Je me réveillais fatigué. Pas le genre de fatigue qui passe après un café — celle qui est là dès le matin et qui reste toute la journée. J'avais zéro motivation au travail, aucun drive, plus envie de rien. Même les choses qui me passionnaient avant — le sport, les projets, les sorties — me semblaient peser des tonnes.
J'avais l'impression d'être un spectateur de ma propre vie. Je fonctionnais, mais je ne vivais pas vraiment.
J'ai d'abord mis ça sur le compte du boulot, du stress, de trop de soirées. J'ai essayé de dormir plus, de manger mieux, de courir trois fois par semaine. Rien n'y faisait. Au bout d'un an, ma compagne m'a dit : "T'es plus comme avant." C'est là que j'ai compris que c'était sérieux.
Bilan sanguin. Le médecin a froncé les sourcils.
Testostérone à 320 ng/dL. Limite basse pour un homme de mon âge — en pleine santé apparente, sans pathologie connue. Mon médecin a parlé de "facteurs de style de vie", m'a conseillé de réduire le stress et de lever plus de fonte. Il n'avait pas vraiment d'explication.
J'ai suivi ses conseils à la lettre pendant six mois. Sommeil, nutrition, sport, moins d'alcool. Mes niveaux ont légèrement remonté, mais le fond du problème était là. J'étais encore mou, encore sans élan. Et j'avais cette sensation diffuse de ne pas être au niveau de ce que je voulais être.
240 000 particules de plastique. Par litre. Dans mon verre d'eau.
En 2022, un soir, je suis tombé sur une étude de l'université de Vienne sur les microplastiques dans l'eau du robinet. 240 000 particules par litre. J'ai relu trois fois. Puis j'ai cherché ce que ces particules font dans le corps.
Ce que j'ai trouvé m'a sidéré. Les microplastiques contiennent des phtalates et du BPA — des perturbateurs endocriniens qui imitent les œstrogènes dans le corps et bloquent la production de testostérone. Les PFAS (polluants éternels présents dans presque toutes les eaux de robinet européennes) font la même chose. Des études les associent directement à la baisse de la fertilité masculine, à la fatigue chronique et à la déprime.

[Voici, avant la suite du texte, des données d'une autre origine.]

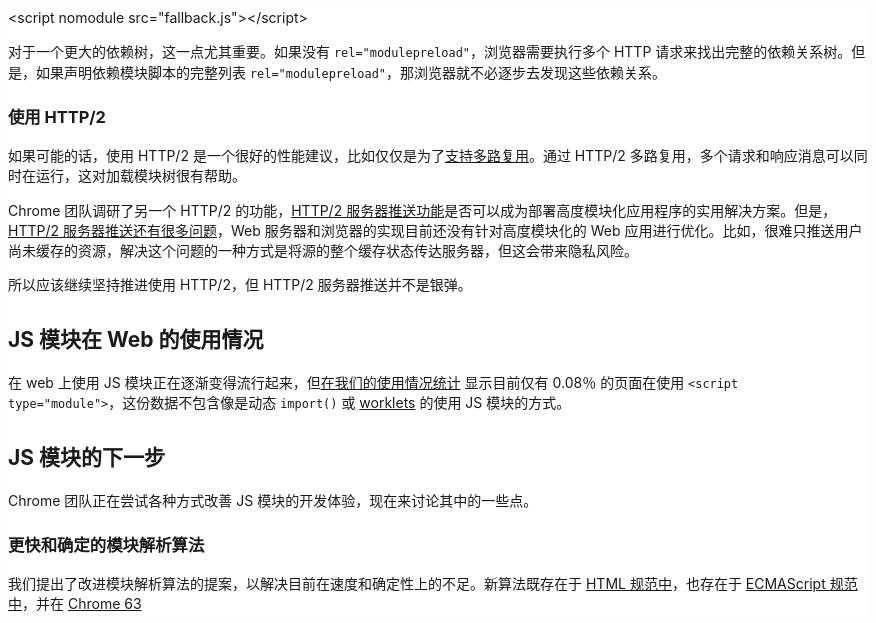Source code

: <span class="hljs-tag">&lt;<span class="hljs-name">script</span> <span class="hljs-attr">nomodule</span> <span class="hljs-attr">src</span>=<span class="hljs-string">&quot;fallback.js&quot;</span>&gt;</span><span class="undefined"></span><span class="hljs-tag">&lt;/<span class="hljs-name">script</span>&gt;</span></span></code></pre><p>&#x5BF9;&#x4E8E;&#x4E00;&#x4E2A;&#x66F4;&#x5927;&#x7684;&#x4F9D;&#x8D56;&#x6811;&#xFF0C;&#x8FD9;&#x4E00;&#x70B9;&#x5C24;&#x5176;&#x91CD;&#x8981;&#x3002;&#x5982;&#x679C;&#x6CA1;&#x6709; <code>rel=&quot;modulepreload&quot;</code>&#xFF0C;&#x6D4F;&#x89C8;&#x5668;&#x9700;&#x8981;&#x6267;&#x884C;&#x591A;&#x4E2A; HTTP &#x8BF7;&#x6C42;&#x6765;&#x627E;&#x51FA;&#x5B8C;&#x6574;&#x7684;&#x4F9D;&#x8D56;&#x5173;&#x7CFB;&#x6811;&#x3002;&#x4F46;&#x662F;&#xFF0C;&#x5982;&#x679C;&#x58F0;&#x660E;&#x4F9D;&#x8D56;&#x6A21;&#x5757;&#x811A;&#x672C;&#x7684;&#x5B8C;&#x6574;&#x5217;&#x8868; <code>rel=&quot;modulepreload&quot;</code>&#xFF0C;&#x90A3;&#x6D4F;&#x89C8;&#x5668;&#x5C31;&#x4E0D;&#x5FC5;&#x9010;&#x6B65;&#x53BB;&#x53D1;&#x73B0;&#x8FD9;&#x4E9B;&#x4F9D;&#x8D56;&#x5173;&#x7CFB;&#x3002;</p><h3 id="articleHeader13">&#x4F7F;&#x7528; HTTP/2</h3><p>&#x5982;&#x679C;&#x53EF;&#x80FD;&#x7684;&#x8BDD;&#xFF0C;&#x4F7F;&#x7528; HTTP/2 &#x662F;&#x4E00;&#x4E2A;&#x5F88;&#x597D;&#x7684;&#x6027;&#x80FD;&#x5EFA;&#x8BAE;&#xFF0C;&#x6BD4;&#x5982;&#x4EC5;&#x4EC5;&#x662F;&#x4E3A;&#x4E86;<a href="https://developers.google.com/web/fundamentals/performance/http2/#request_and_response_multiplexing" rel="nofollow noreferrer" target="_blank">&#x652F;&#x6301;&#x591A;&#x8DEF;&#x590D;&#x7528;</a>&#x3002;&#x901A;&#x8FC7; HTTP/2 &#x591A;&#x8DEF;&#x590D;&#x7528;&#xFF0C;&#x591A;&#x4E2A;&#x8BF7;&#x6C42;&#x548C;&#x54CD;&#x5E94;&#x6D88;&#x606F;&#x53EF;&#x4EE5;&#x540C;&#x65F6;&#x5728;&#x8FD0;&#x884C;&#xFF0C;&#x8FD9;&#x5BF9;&#x52A0;&#x8F7D;&#x6A21;&#x5757;&#x6811;&#x5F88;&#x6709;&#x5E2E;&#x52A9;&#x3002;</p><p>Chrome &#x56E2;&#x961F;&#x8C03;&#x7814;&#x4E86;&#x53E6;&#x4E00;&#x4E2A; HTTP/2 &#x7684;&#x529F;&#x80FD;&#xFF0C;<a href="https://developers.google.com/web/fundamentals/performance/http2/#server_push" rel="nofollow noreferrer" target="_blank">HTTP/2 &#x670D;&#x52A1;&#x5668;&#x63A8;&#x9001;&#x529F;&#x80FD;</a>&#x662F;&#x5426;&#x53EF;&#x4EE5;&#x6210;&#x4E3A;&#x90E8;&#x7F72;&#x9AD8;&#x5EA6;&#x6A21;&#x5757;&#x5316;&#x5E94;&#x7528;&#x7A0B;&#x5E8F;&#x7684;&#x5B9E;&#x7528;&#x89E3;&#x51B3;&#x65B9;&#x6848;&#x3002;&#x4F46;&#x662F;&#xFF0C;<a href="https://jakearchibald.com/2017/h2-push-tougher-than-i-thought/" rel="nofollow noreferrer" target="_blank">HTTP/2 &#x670D;&#x52A1;&#x5668;&#x63A8;&#x9001;&#x8FD8;&#x6709;&#x5F88;&#x591A;&#x95EE;&#x9898;</a>&#xFF0C;Web &#x670D;&#x52A1;&#x5668;&#x548C;&#x6D4F;&#x89C8;&#x5668;&#x7684;&#x5B9E;&#x73B0;&#x76EE;&#x524D;&#x8FD8;&#x6CA1;&#x6709;&#x9488;&#x5BF9;&#x9AD8;&#x5EA6;&#x6A21;&#x5757;&#x5316;&#x7684; Web &#x5E94;&#x7528;&#x8FDB;&#x884C;&#x4F18;&#x5316;&#x3002;&#x6BD4;&#x5982;&#xFF0C;&#x5F88;&#x96BE;&#x53EA;&#x63A8;&#x9001;&#x7528;&#x6237;&#x5C1A;&#x672A;&#x7F13;&#x5B58;&#x7684;&#x8D44;&#x6E90;&#xFF0C;&#x89E3;&#x51B3;&#x8FD9;&#x4E2A;&#x95EE;&#x9898;&#x7684;&#x4E00;&#x79CD;&#x65B9;&#x5F0F;&#x662F;&#x5C06;&#x6E90;&#x7684;&#x6574;&#x4E2A;&#x7F13;&#x5B58;&#x72B6;&#x6001;&#x4F20;&#x8FBE;&#x670D;&#x52A1;&#x5668;&#xFF0C;&#x4F46;&#x8FD9;&#x4F1A;&#x5E26;&#x6765;&#x9690;&#x79C1;&#x98CE;&#x9669;&#x3002;</p><p>&#x6240;&#x4EE5;&#x5E94;&#x8BE5;&#x7EE7;&#x7EED;&#x575A;&#x6301;&#x63A8;&#x8FDB;&#x4F7F;&#x7528; HTTP/2&#xFF0C;&#x4F46; HTTP/2 &#x670D;&#x52A1;&#x5668;&#x63A8;&#x9001;&#x5E76;&#x4E0D;&#x662F;&#x94F6;&#x5F39;&#x3002;</p><h2 id="articleHeader14">JS &#x6A21;&#x5757;&#x5728; Web &#x7684;&#x4F7F;&#x7528;&#x60C5;&#x51B5;</h2><p>&#x5728; web &#x4E0A;&#x4F7F;&#x7528; JS &#x6A21;&#x5757;&#x6B63;&#x5728;&#x9010;&#x6E10;&#x53D8;&#x5F97;&#x6D41;&#x884C;&#x8D77;&#x6765;&#xFF0C;&#x4F46;<a href="https://www.chromestatus.com/metrics/feature/timeline/popularity/2062" rel="nofollow noreferrer" target="_blank">&#x5728;&#x6211;&#x4EEC;&#x7684;&#x4F7F;&#x7528;&#x60C5;&#x51B5;&#x7EDF;&#x8BA1;</a> &#x663E;&#x793A;&#x76EE;&#x524D;&#x4EC5;&#x6709; 0.08&#xFF05; &#x7684;&#x9875;&#x9762;&#x5728;&#x4F7F;&#x7528; <code>&lt;script type=&quot;module&quot;&gt;</code>&#xFF0C;&#x8FD9;&#x4EFD;&#x6570;&#x636E;&#x4E0D;&#x5305;&#x542B;&#x50CF;&#x662F;&#x52A8;&#x6001; <code>import()</code> &#x6216; <a href="https://drafts.css-houdini.org/worklets/" rel="nofollow noreferrer" target="_blank">worklets</a> &#x7684;&#x4F7F;&#x7528; JS &#x6A21;&#x5757;&#x7684;&#x65B9;&#x5F0F;&#x3002;</p><h2 id="articleHeader15">JS &#x6A21;&#x5757;&#x7684;&#x4E0B;&#x4E00;&#x6B65;</h2><p>Chrome &#x56E2;&#x961F;&#x6B63;&#x5728;&#x5C1D;&#x8BD5;&#x5404;&#x79CD;&#x65B9;&#x5F0F;&#x6539;&#x5584; JS &#x6A21;&#x5757;&#x7684;&#x5F00;&#x53D1;&#x4F53;&#x9A8C;&#xFF0C;&#x73B0;&#x5728;&#x6765;&#x8BA8;&#x8BBA;&#x5176;&#x4E2D;&#x7684;&#x4E00;&#x4E9B;&#x70B9;&#x3002;</p><h3 id="articleHeader16">&#x66F4;&#x5FEB;&#x548C;&#x786E;&#x5B9A;&#x7684;&#x6A21;&#x5757;&#x89E3;&#x6790;&#x7B97;&#x6CD5;</h3><p>&#x6211;&#x4EEC;&#x63D0;&#x51FA;&#x4E86;&#x6539;&#x8FDB;&#x6A21;&#x5757;&#x89E3;&#x6790;&#x7B97;&#x6CD5;&#x7684;&#x63D0;&#x6848;&#xFF0C;&#x4EE5;&#x89E3;&#x51B3;&#x76EE;&#x524D;&#x5728;&#x901F;&#x5EA6;&#x548C;&#x786E;&#x5B9A;&#x6027;&#x4E0A;&#x7684;&#x4E0D;&#x8DB3;&#x3002;&#x65B0;&#x7B97;&#x6CD5;&#x65E2;&#x5B58;&#x5728;&#x4E8E; <a href="https://github.com/whatwg/html/pull/2991" rel="nofollow noreferrer" target="_blank">HTML &#x89C4;&#x8303;&#x4E2D;</a>&#xFF0C;&#x4E5F;&#x5B58;&#x5728;&#x4E8E; <a href="https://github.com/tc39/ecma262/pull/1006" rel="nofollow noreferrer" target="_blank">ECMAScript &#x89C4;&#x8303;&#x4E2D;</a>&#xFF0C;&#x5E76;&#x5728; <a href="http://crbug.com/763597" rel="nofollow noreferrer" target="_blank">Chrome 63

Je buvais deux litres d'eau du robinet par jour. Depuis des années. Sans jamais filtrer correctement.
J'ai tout changé. Et en 90 jours, tout a changé.
J'ai d'abord testé un pichet filtrant basique. Amélioration partielle au bout de quelques semaines — moins de fatigue en milieu de journée. Mais j'ai vite compris les limites : le charbon actif ne retient ni les microplastiques, ni les PFAS, ni les bactéries. Il faut une membrane de filtration physique et une action bactéricide.
J'ai passé les mois suivants à travailler avec des ingénieurs en filtration pour développer quelque chose qui filtre vraiment — membrane UF 0,1 µm + lumière UV auto-générée par le flux d'eau, sans électricité. Et qui s'installe en 30 secondes sur n'importe quel robinet.
Au bout de trois mois de consommation exclusive d'eau filtrée par le prototype :
- Le drive est revenu. Pas progressivement — d'un coup, j'ai eu envie de me lever le matin.
- La fatigue chronique a disparu. Je finissais mes journées avec encore de l'énergie.
- Ma concentration a explosé. Le brouillard mental que j'avais normalisé n'était plus là.
- Mon humeur s'est stabilisée. J'étais de nouveau présent — au boulot, chez moi, partout.
Mon médecin a refait le bilan. Testostérone à 520 ng/dL. Il a cherché ce que j'avais changé. Rien d'autre que l'eau.